Maybe one of the most important, and the most misunderstood, parts of working with a computer is the backup, or the process of backing up data.
As most people know, a backup is usually a complete copy of the important data on a computer. Now, at a minimum, a backup must have a source and a destination. Even if this appears pretty logical, let’s deepen the analysis a bit.
The source of a backup must be all the data that one works with. If the data is lost, the backup should contain everything needed in order to continue one’s work. While this might seem straightforward, there are cases when the files needed are scattered apart on the computer’s disk(s).
Let’s assume a backup for an accounting program – one would simply select its folder (from the Program Files folder) and create the backup. What happens, usually, is that the respective program saves its working data in other folders, like Application Data, thus making the backup incomplete. This is just a quick scenario that explains the necessity of having the right source for the backup.
On the other hand, if the user tries to back up the above-mentioned program on a weekly schedule, the backup program should be able to allow the user to schedule these backups. Forcing the user to select the same data, over and over again, would be counter-productive. Even assuming that the backup source is easy to select, the user is prone to forget about doing the backup, and there are plenty of reasons for why that might happen – the user’s in a hurry, the backup doesn’t seem so important after working a few extra hours, the power went down, and so on. The solution is obvious: the backup program should allow its backups to be scheduled, thus making it easier and safer for the user.
Most backup programs offer the possibility of scheduling backups to run on a specific day of the week, or at specified intervals, reducing user interaction to a minimum, while ensuring that the backup is created.
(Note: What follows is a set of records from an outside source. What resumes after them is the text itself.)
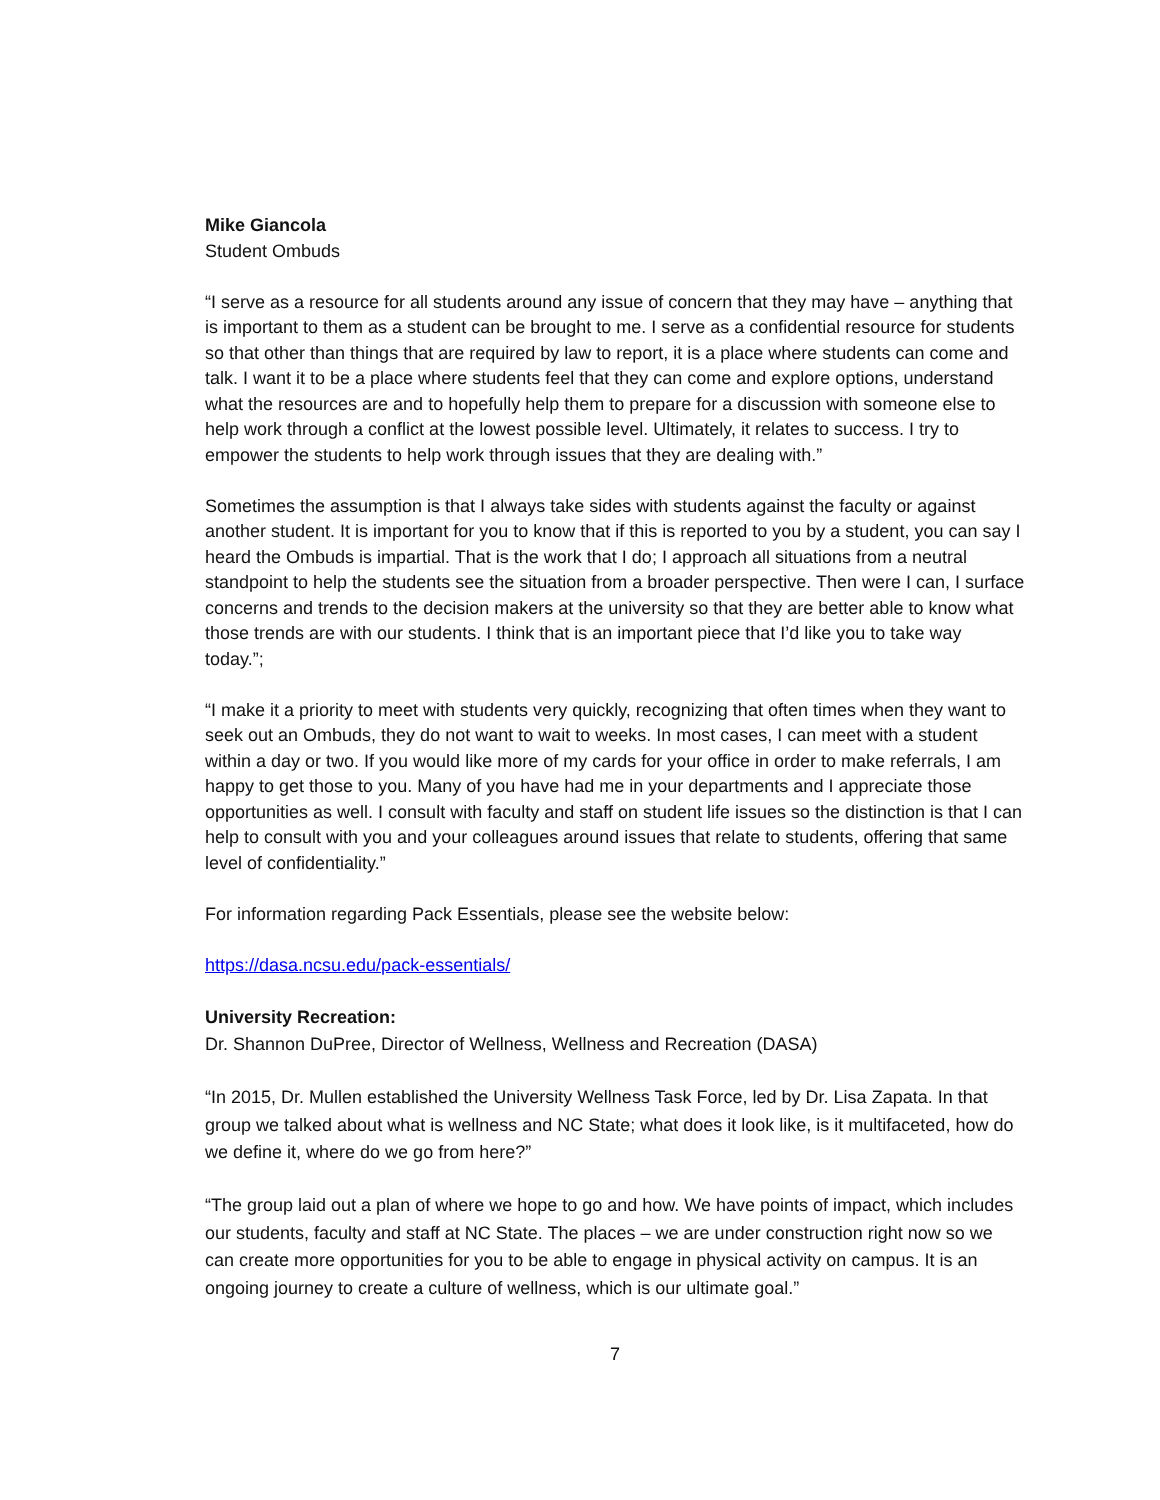Mike Giancola
Student Ombuds
“I serve as a resource for all students around any issue of concern that they may have – anything that is important to them as a student can be brought to me. I serve as a confidential resource for students so that other than things that are required by law to report, it is a place where students can come and talk. I want it to be a place where students feel that they can come and explore options, understand what the resources are and to hopefully help them to prepare for a discussion with someone else to help work through a conflict at the lowest possible level. Ultimately, it relates to success. I try to empower the students to help work through issues that they are dealing with.”
Sometimes the assumption is that I always take sides with students against the faculty or against another student. It is important for you to know that if this is reported to you by a student, you can say I heard the Ombuds is impartial. That is the work that I do; I approach all situations from a neutral standpoint to help the students see the situation from a broader perspective. Then were I can, I surface concerns and trends to the decision makers at the university so that they are better able to know what those trends are with our students. I think that is an important piece that I’d like you to take way today.”;
“I make it a priority to meet with students very quickly, recognizing that often times when they want to seek out an Ombuds, they do not want to wait to weeks. In most cases, I can meet with a student within a day or two. If you would like more of my cards for your office in order to make referrals, I am happy to get those to you. Many of you have had me in your departments and I appreciate those opportunities as well. I consult with faculty and staff on student life issues so the distinction is that I can help to consult with you and your colleagues around issues that relate to students, offering that same level of confidentiality.”
For information regarding Pack Essentials, please see the website below:
https://dasa.ncsu.edu/pack-essentials/
University Recreation:
Dr. Shannon DuPree, Director of Wellness, Wellness and Recreation (DASA)
“In 2015, Dr. Mullen established the University Wellness Task Force, led by Dr. Lisa Zapata. In that group we talked about what is wellness and NC State; what does it look like, is it multifaceted, how do we define it, where do we go from here?”
“The group laid out a plan of where we hope to go and how. We have points of impact, which includes our students, faculty and staff at NC State. The places – we are under construction right now so we can create more opportunities for you to be able to engage in physical activity on campus. It is an ongoing journey to create a culture of wellness, which is our ultimate goal.”
7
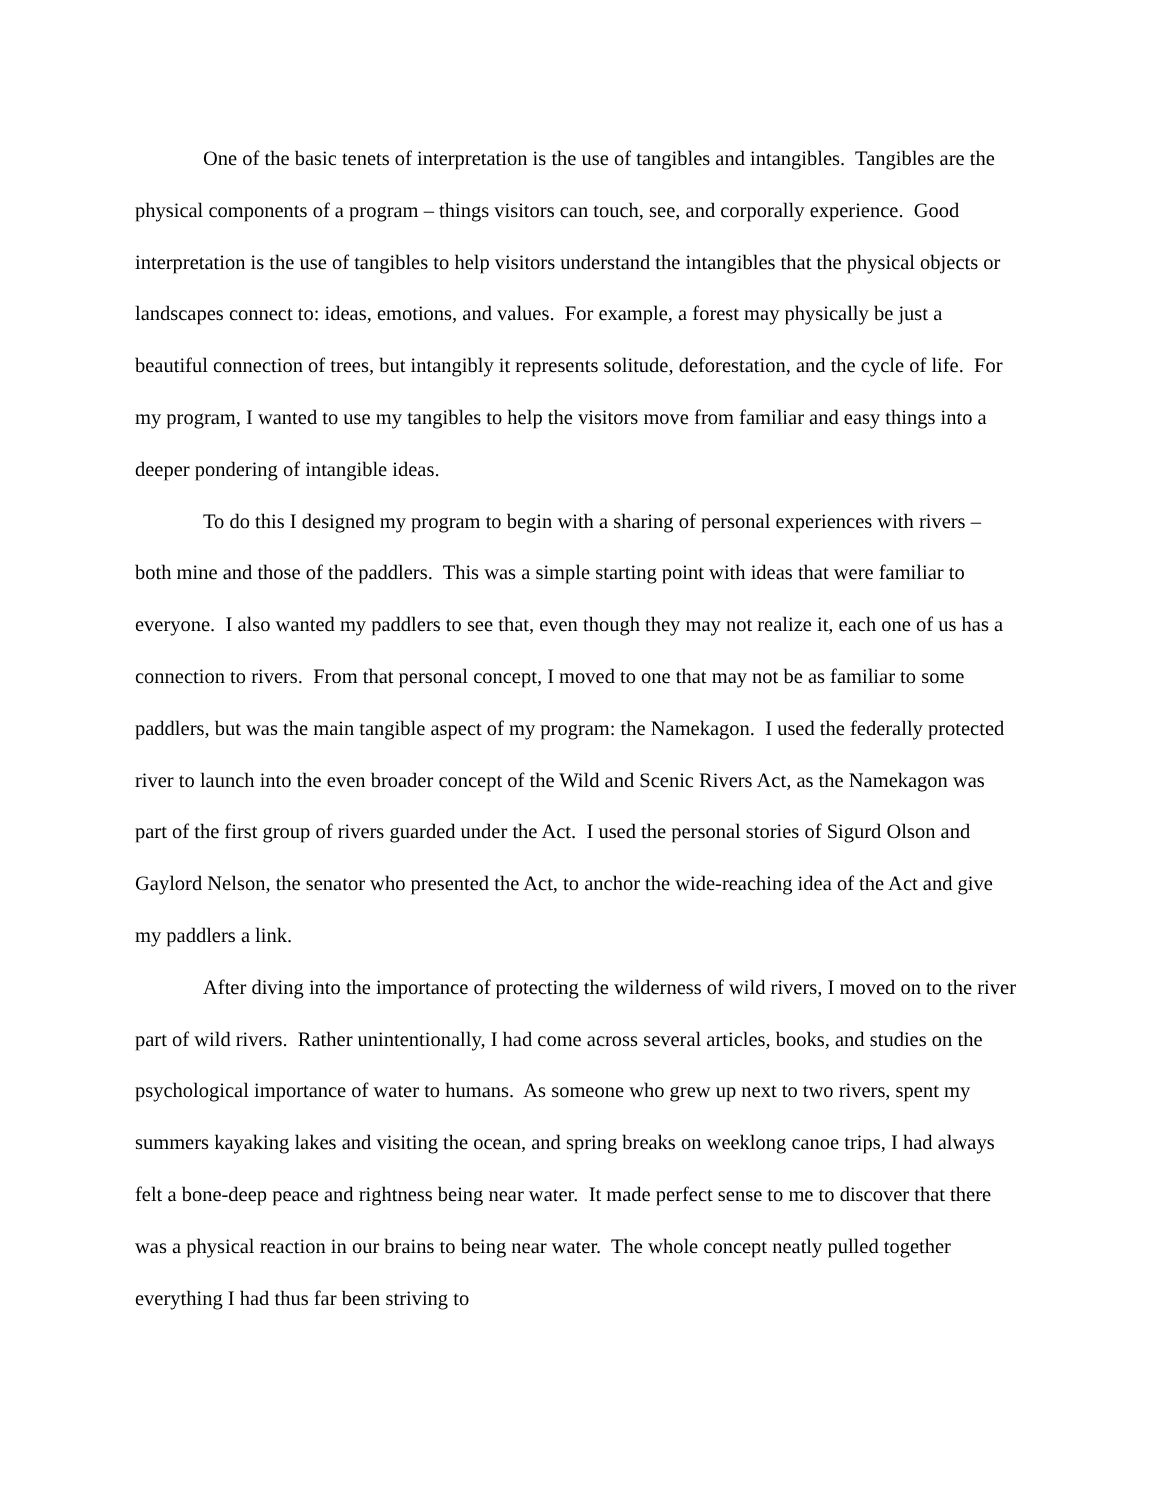One of the basic tenets of interpretation is the use of tangibles and intangibles. Tangibles are the physical components of a program – things visitors can touch, see, and corporally experience. Good interpretation is the use of tangibles to help visitors understand the intangibles that the physical objects or landscapes connect to: ideas, emotions, and values. For example, a forest may physically be just a beautiful connection of trees, but intangibly it represents solitude, deforestation, and the cycle of life. For my program, I wanted to use my tangibles to help the visitors move from familiar and easy things into a deeper pondering of intangible ideas.
To do this I designed my program to begin with a sharing of personal experiences with rivers – both mine and those of the paddlers. This was a simple starting point with ideas that were familiar to everyone. I also wanted my paddlers to see that, even though they may not realize it, each one of us has a connection to rivers. From that personal concept, I moved to one that may not be as familiar to some paddlers, but was the main tangible aspect of my program: the Namekagon. I used the federally protected river to launch into the even broader concept of the Wild and Scenic Rivers Act, as the Namekagon was part of the first group of rivers guarded under the Act. I used the personal stories of Sigurd Olson and Gaylord Nelson, the senator who presented the Act, to anchor the wide-reaching idea of the Act and give my paddlers a link.
After diving into the importance of protecting the wilderness of wild rivers, I moved on to the river part of wild rivers. Rather unintentionally, I had come across several articles, books, and studies on the psychological importance of water to humans. As someone who grew up next to two rivers, spent my summers kayaking lakes and visiting the ocean, and spring breaks on weeklong canoe trips, I had always felt a bone-deep peace and rightness being near water. It made perfect sense to me to discover that there was a physical reaction in our brains to being near water. The whole concept neatly pulled together everything I had thus far been striving to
All backup programs (that I know of) support the creation of successive backups, overwriting its previous versions. This type of backup goes by the name of replace backup (some call it a normal backup). This way, the backup destination always contains (only!) the most recent backup that was made and, in most cases, the best data for a restore operation. As the saying goes, “A backup is just as important as its age: the newer, the better” (however, this is not true in some cases). While this method of creating a backup is, undoubtedly, among the easiest to program, it has its disadvantages.
One of the main problems with this approach is the fact that each backup execution would require about the same time as its first execution. If the backup’s source contains a lot of data, this operation can consume a lot of time and resources – it can easily disturb the user’s work, if the backup runs during work hours.
What if the backup source contains thousands of files and the user created/modified only one hundred (or less) files between two backup executions?
The little graphic above (note that the data in the graphic does not reflect the performance of a specific backup program and is merely an example) shows that the time needed to create a full backup every time is about the same at every backup, because this approach does not take into account how many files are new or changed after the first backup. It just takes the whole source and copies it to the destination. Leaving out the time needed for a new backup to be completed, this type of backup also uses a lot more resources than would be necessary. It’s obvious that we need all the data backed up, but we want the process to be more efficient – to be faster, to better use the available resources and to consume less space for the backup.
A solution to this problem would be the following:
- create the first backup, as a full backup
- following the full backup – at all the other executions of the backup – check the source against the destination and copy only the new or modified files
The checking of the source against the destination can be made by using an index file, making the operation a lot faster than by verifying every byte of every file in the backup’s source and destination.
This way, only the first backup will take a long time and a lot of processing power. The next backups will only add information to the first backup, as necessary. This type of backup is usually called, somewhat inappropriately, an incremental backup.
Now we can rest assured, for we have a backup to use in case anything goes wrong – and the operation itself will not disturb anyone, especially if it’s scheduled to run at a convenient time.